Go through the entries below and copy every line that contains the word "text".

_Material provided_
-*-*-
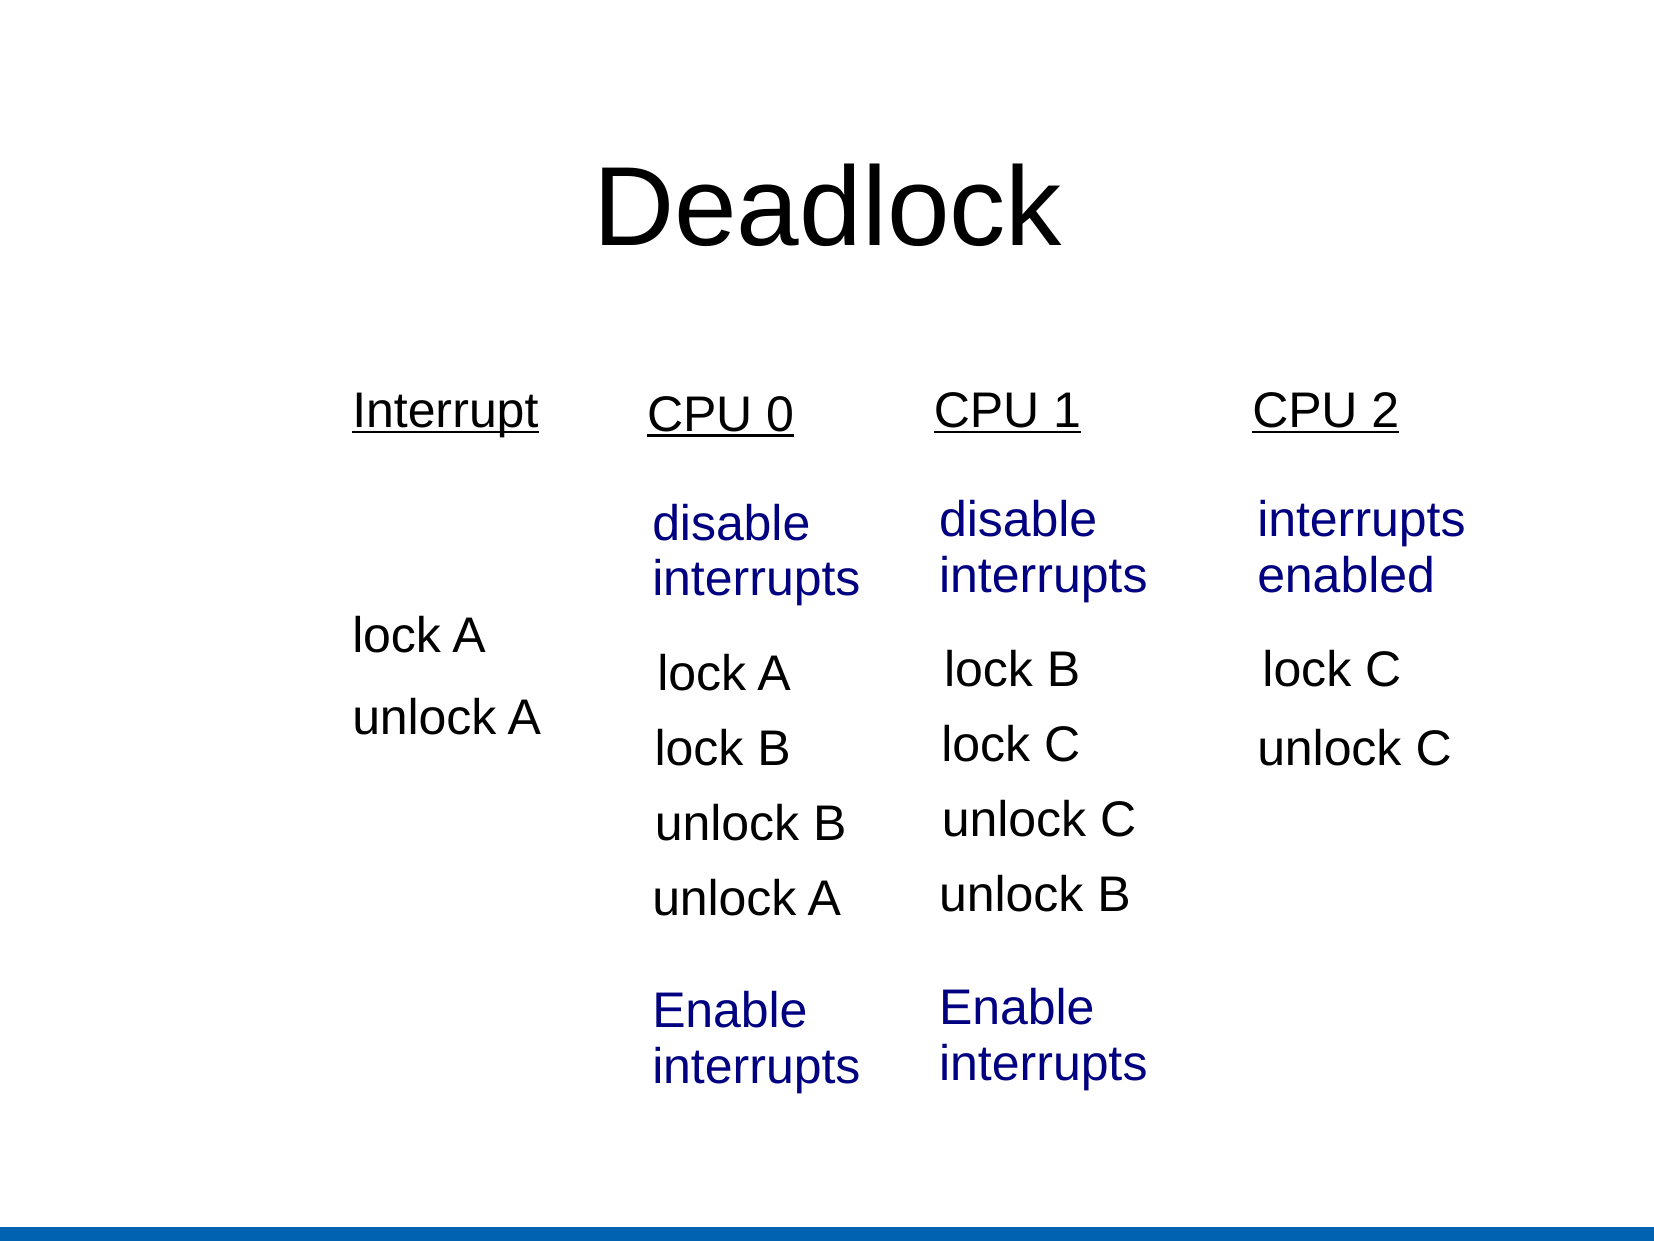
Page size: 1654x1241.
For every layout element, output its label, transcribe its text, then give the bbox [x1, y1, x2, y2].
-*-*-
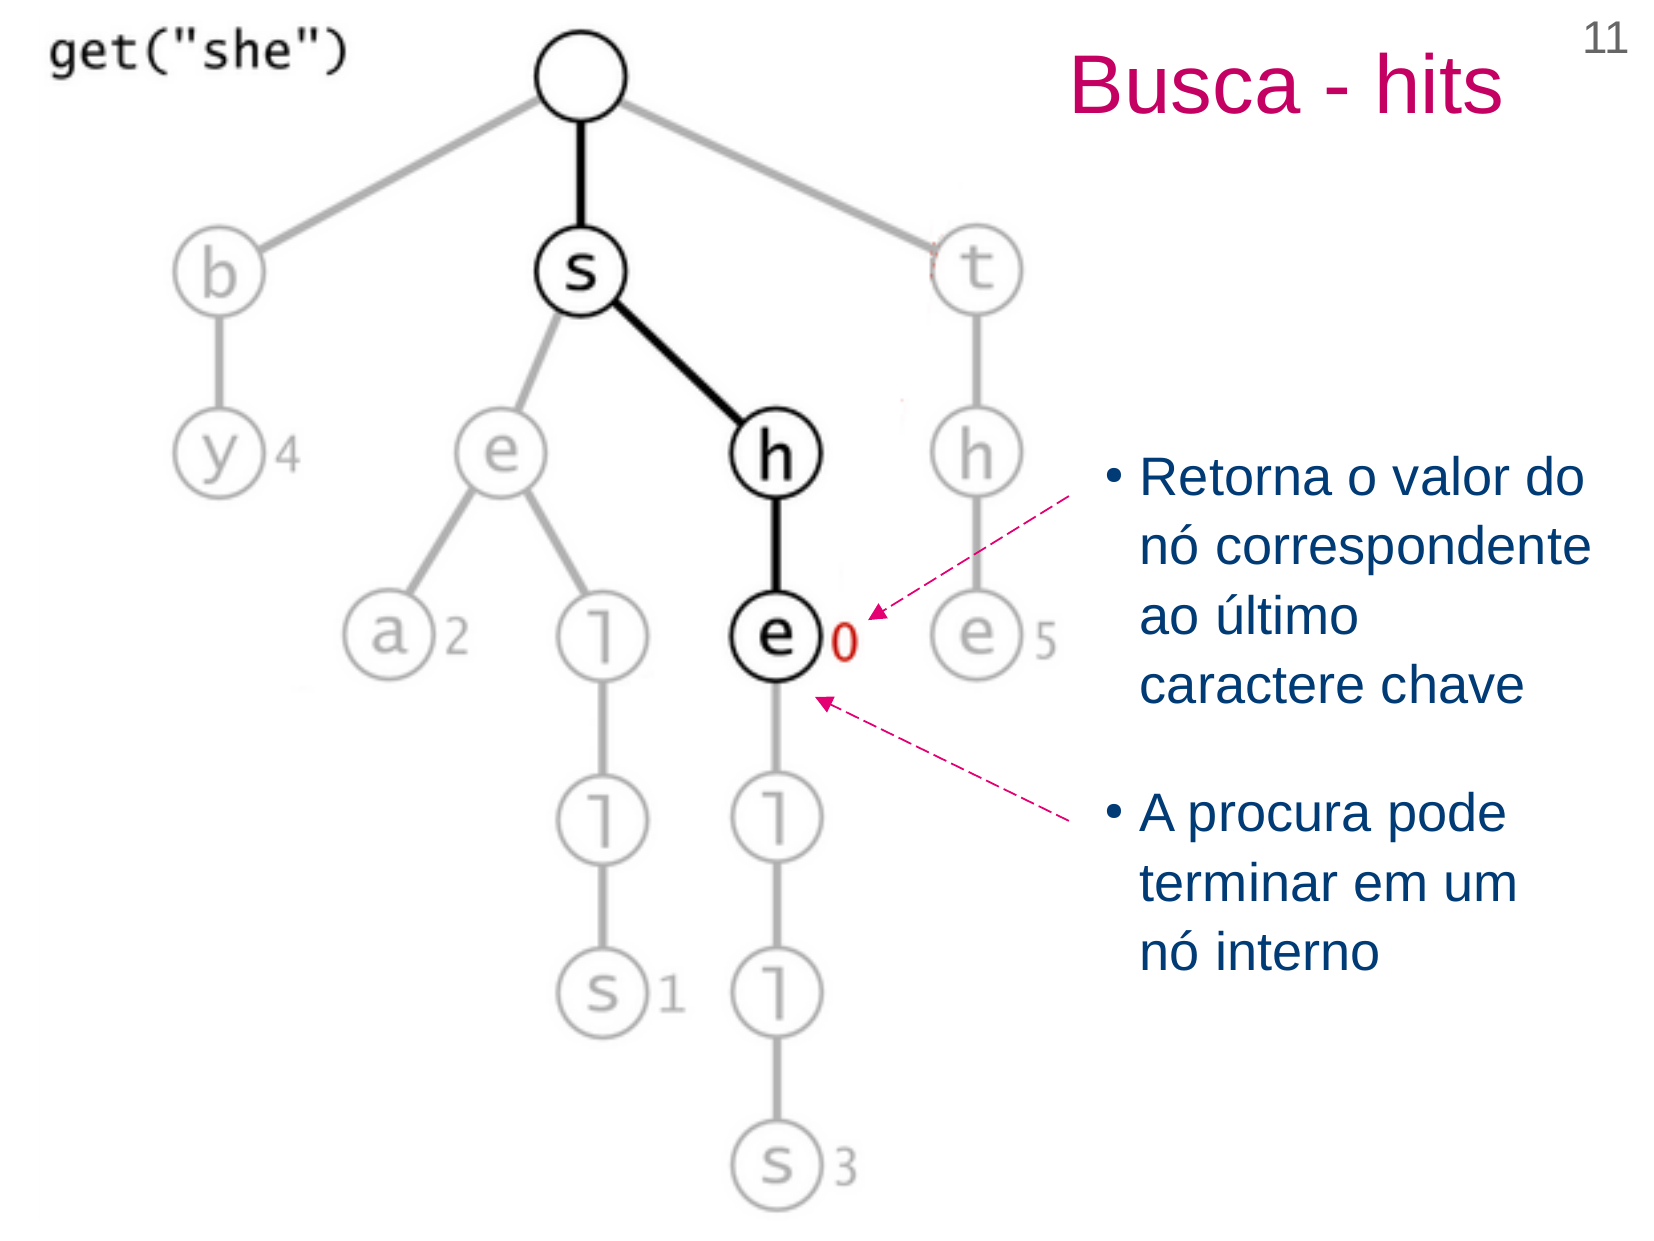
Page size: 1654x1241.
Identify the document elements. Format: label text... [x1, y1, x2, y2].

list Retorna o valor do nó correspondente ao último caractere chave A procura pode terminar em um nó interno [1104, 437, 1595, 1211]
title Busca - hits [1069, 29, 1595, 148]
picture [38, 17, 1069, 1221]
-*-*-
_Expected answer_
For every layout element, output its label, transcribe its text, then give the bbox [x1, y1, x2, y2].
Identify the document elements. Format: label text... [x1, y1, x2, y2].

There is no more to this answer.